After coffee, we drove straight into an early lunch at a personal favorite of ours: Honeypie cafe.

Honeypie Café takes food to a whole new level. – Photo by Galen Patterson / Beacon Media News

Honeypie handles all tasks with culinary gusto. We ordered a legendary house special called “pork fries.” Pork fries are a pile of mixed ingredients, including shredded pork, bacon, house-cheese sauce, and jalapenos over French fries.

I first tried pork fries more than a decade ago, and the flavor has haunted me ever since.

Recovering from the over-indulgence of pork, we walked around Milwaukee’s Public Market. The building resembles Los Angeles’ Grand Central Market, with food vendors, full-on restaurants, alcoholic beverages, and souvenirs covering a majority of the building’s space. The walls here are glass, rather than open-air, to protect against the cold and snowy Milwaukee winters. Here, I bought a sugar cookie shaped as a sailboat and stared longingly at summer sausages shaped like bottles of Leinenkugel’s beer and footballs. The cookie nearly sent me over the edge, and in need of a break, we visited artist Todd Mrozinski at his Milwaukee home.

Todd Morzinski and his painting commemorating the deaths of John and his daughter Olivia Stoffel. – Photo by Galen Patterson / Beacon Media News

Mrozinski works with shadows and silhouettes to produce art with vibrant contrasts and superior blending techniques. Hanni had commissioned Mrozinski to paint a gift for family friend, Erin Stoffel, whose husband and child were killed by an active shooter when their family was ambushed on a bridge in a Wisconsin park in 2015. Stoffel also received a gunshot wound in the incident.

Determined to finish the food tour, we found ourselves at Café Corazon. Café Corazon is a peculiar location, with curious portraits of Jesus covering walls, a hollowed out (and presumably fake) skull filled with candy and delicious Mexican-inspired cuisine.
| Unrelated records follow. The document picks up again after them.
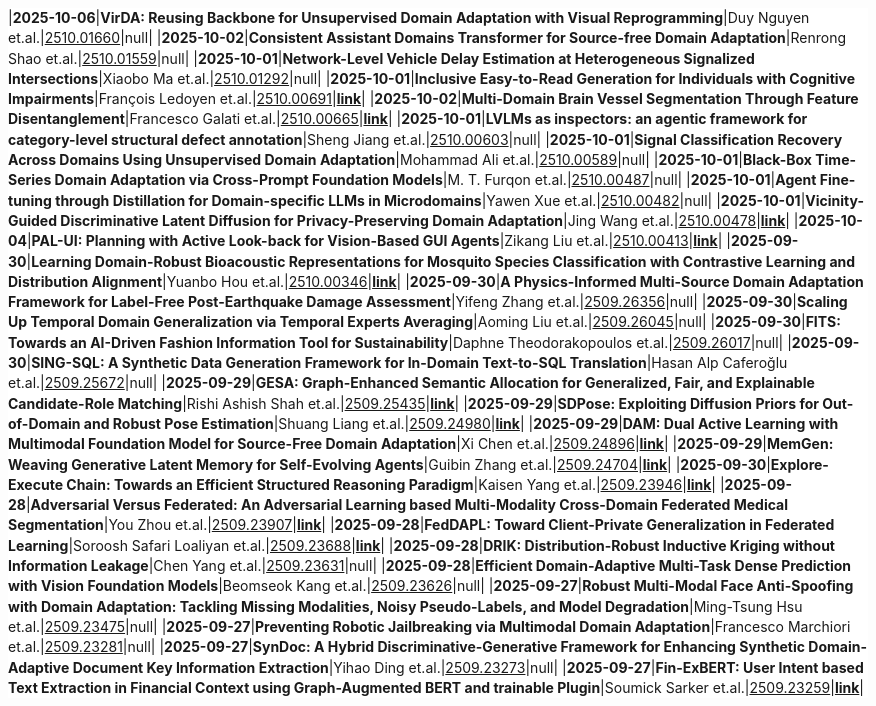 |**2025-10-06**|**VirDA: Reusing Backbone for Unsupervised Domain Adaptation with Visual Reprogramming**|Duy Nguyen et.al.|[2510.01660](https://arxiv.org/abs/2510.01660)|null|
|**2025-10-02**|**Consistent Assistant Domains Transformer for Source-free Domain Adaptation**|Renrong Shao et.al.|[2510.01559](https://arxiv.org/abs/2510.01559)|null|
|**2025-10-01**|**Network-Level Vehicle Delay Estimation at Heterogeneous Signalized Intersections**|Xiaobo Ma et.al.|[2510.01292](https://arxiv.org/abs/2510.01292)|null|
|**2025-10-01**|**Inclusive Easy-to-Read Generation for Individuals with Cognitive Impairments**|François Ledoyen et.al.|[2510.00691](https://arxiv.org/abs/2510.00691)|**[link](https://github.com/NickDee96/ASR-TTS-paper-daily)**|
|**2025-10-02**|**Multi-Domain Brain Vessel Segmentation Through Feature Disentanglement**|Francesco Galati et.al.|[2510.00665](https://arxiv.org/abs/2510.00665)|**[link](https://github.com/i-vesseg/MultiVesSeg)**|
|**2025-10-01**|**LVLMs as inspectors: an agentic framework for category-level structural defect annotation**|Sheng Jiang et.al.|[2510.00603](https://arxiv.org/abs/2510.00603)|null|
|**2025-10-01**|**Signal Classification Recovery Across Domains Using Unsupervised Domain Adaptation**|Mohammad Ali et.al.|[2510.00589](https://arxiv.org/abs/2510.00589)|null|
|**2025-10-01**|**Black-Box Time-Series Domain Adaptation via Cross-Prompt Foundation Models**|M. T. Furqon et.al.|[2510.00487](https://arxiv.org/abs/2510.00487)|null|
|**2025-10-01**|**Agent Fine-tuning through Distillation for Domain-specific LLMs in Microdomains**|Yawen Xue et.al.|[2510.00482](https://arxiv.org/abs/2510.00482)|null|
|**2025-10-01**|**Vicinity-Guided Discriminative Latent Diffusion for Privacy-Preserving Domain Adaptation**|Jing Wang et.al.|[2510.00478](https://arxiv.org/abs/2510.00478)|**[link](https://github.com/JingWang18/DVD-SFDA)**|
|**2025-10-04**|**PAL-UI: Planning with Active Look-back for Vision-Based GUI Agents**|Zikang Liu et.al.|[2510.00413](https://arxiv.org/abs/2510.00413)|**[link](https://github.com/tmgthb/Autonomous-Agents)**|
|**2025-09-30**|**Learning Domain-Robust Bioacoustic Representations for Mosquito Species Classification with Contrastive Learning and Distribution Alignment**|Yuanbo Hou et.al.|[2510.00346](https://arxiv.org/abs/2510.00346)|**[link](https://github.com/Yuanbo2020/DR-BioL)**|
|**2025-09-30**|**A Physics-Informed Multi-Source Domain Adaptation Framework for Label-Free Post-Earthquake Damage Assessment**|Yifeng Zhang et.al.|[2509.26356](https://arxiv.org/abs/2509.26356)|null|
|**2025-09-30**|**Scaling Up Temporal Domain Generalization via Temporal Experts Averaging**|Aoming Liu et.al.|[2509.26045](https://arxiv.org/abs/2509.26045)|null|
|**2025-09-30**|**FITS: Towards an AI-Driven Fashion Information Tool for Sustainability**|Daphne Theodorakopoulos et.al.|[2509.26017](https://arxiv.org/abs/2509.26017)|null|
|**2025-09-30**|**SING-SQL: A Synthetic Data Generation Framework for In-Domain Text-to-SQL Translation**|Hasan Alp Caferoğlu et.al.|[2509.25672](https://arxiv.org/abs/2509.25672)|null|
|**2025-09-29**|**GESA: Graph-Enhanced Semantic Allocation for Generalized, Fair, and Explainable Candidate-Role Matching**|Rishi Ashish Shah et.al.|[2509.25435](https://arxiv.org/abs/2509.25435)|**[link](https://github.com/zezhishao/DailyArXiv)**|
|**2025-09-29**|**SDPose: Exploiting Diffusion Priors for Out-of-Domain and Robust Pose Estimation**|Shuang Liang et.al.|[2509.24980](https://arxiv.org/abs/2509.24980)|**[link](https://github.com/ZhikangNiu/arxiv_daily)**|
|**2025-09-29**|**DAM: Dual Active Learning with Multimodal Foundation Model for Source-Free Domain Adaptation**|Xi Chen et.al.|[2509.24896](https://arxiv.org/abs/2509.24896)|**[link](https://github.com/donghao51/Awesome-Multimodal-Adaptation)**|
|**2025-09-29**|**MemGen: Weaving Generative Latent Memory for Self-Evolving Agents**|Guibin Zhang et.al.|[2509.24704](https://arxiv.org/abs/2509.24704)|**[link](https://github.com/KANABOON1/MemGen)**|
|**2025-09-30**|**Explore-Execute Chain: Towards an Efficient Structured Reasoning Paradigm**|Kaisen Yang et.al.|[2509.23946](https://arxiv.org/abs/2509.23946)|**[link](https://github.com/yks23/Explore-Execute-Chain)**|
|**2025-09-28**|**Adversarial Versus Federated: An Adversarial Learning based Multi-Modality Cross-Domain Federated Medical Segmentation**|You Zhou et.al.|[2509.23907](https://arxiv.org/abs/2509.23907)|**[link](https://github.com/Trustworthy-AI-Group/Adversarial_Examples_Papers)**|
|**2025-09-28**|**FedDAPL: Toward Client-Private Generalization in Federated Learning**|Soroosh Safari Loaliyan et.al.|[2509.23688](https://arxiv.org/abs/2509.23688)|**[link](https://github.com/Trustworthy-AI-Group/Adversarial_Examples_Papers)**|
|**2025-09-28**|**DRIK: Distribution-Robust Inductive Kriging without Information Leakage**|Chen Yang et.al.|[2509.23631](https://arxiv.org/abs/2509.23631)|null|
|**2025-09-28**|**Efficient Domain-Adaptive Multi-Task Dense Prediction with Vision Foundation Models**|Beomseok Kang et.al.|[2509.23626](https://arxiv.org/abs/2509.23626)|null|
|**2025-09-27**|**Robust Multi-Modal Face Anti-Spoofing with Domain Adaptation: Tackling Missing Modalities, Noisy Pseudo-Labels, and Model Degradation**|Ming-Tsung Hsu et.al.|[2509.23475](https://arxiv.org/abs/2509.23475)|null|
|**2025-09-27**|**Preventing Robotic Jailbreaking via Multimodal Domain Adaptation**|Francesco Marchiori et.al.|[2509.23281](https://arxiv.org/abs/2509.23281)|null|
|**2025-09-27**|**SynDoc: A Hybrid Discriminative-Generative Framework for Enhancing Synthetic Domain-Adaptive Document Key Information Extraction**|Yihao Ding et.al.|[2509.23273](https://arxiv.org/abs/2509.23273)|null|
|**2025-09-27**|**Fin-ExBERT: User Intent based Text Extraction in Financial Context using Graph-Augmented BERT and trainable Plugin**|Soumick Sarker et.al.|[2509.23259](https://arxiv.org/abs/2509.23259)|**[link](https://huggingface.co/models/ssrogue/Fin-ExBERT)**|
 Café Corazon is a local favorite and Milwaukee treasure. – Photo by Galen Patterson / Beacon Media News

By this point in the food tour, we had had enough, seeing as how it was only 2 p.m. I hesitantly and painfully shoveled house salsa into my mouth with fantastic tortilla chips, and drank horchata while trying to decipher the theme of the restaurant’s back patio. Shortly after, we were back in the vehicle staving off the gluttonous regret of food touring. Then we arrived at Colectivo, Humboldt, the roasting headquarters of the Colectivo brand.

Barley conscious from a food coma, I stared at the massive machines stirring huge bowls of coffee beans as they roasted over heat. The smell of coffee has never been stronger, and the room on the other side of the counter was filled with sacks of beans and roasting equipment. Here we made our final transactions of the food tour, climbed into the van, and waited for the tour to end in the driveway of our lodgings.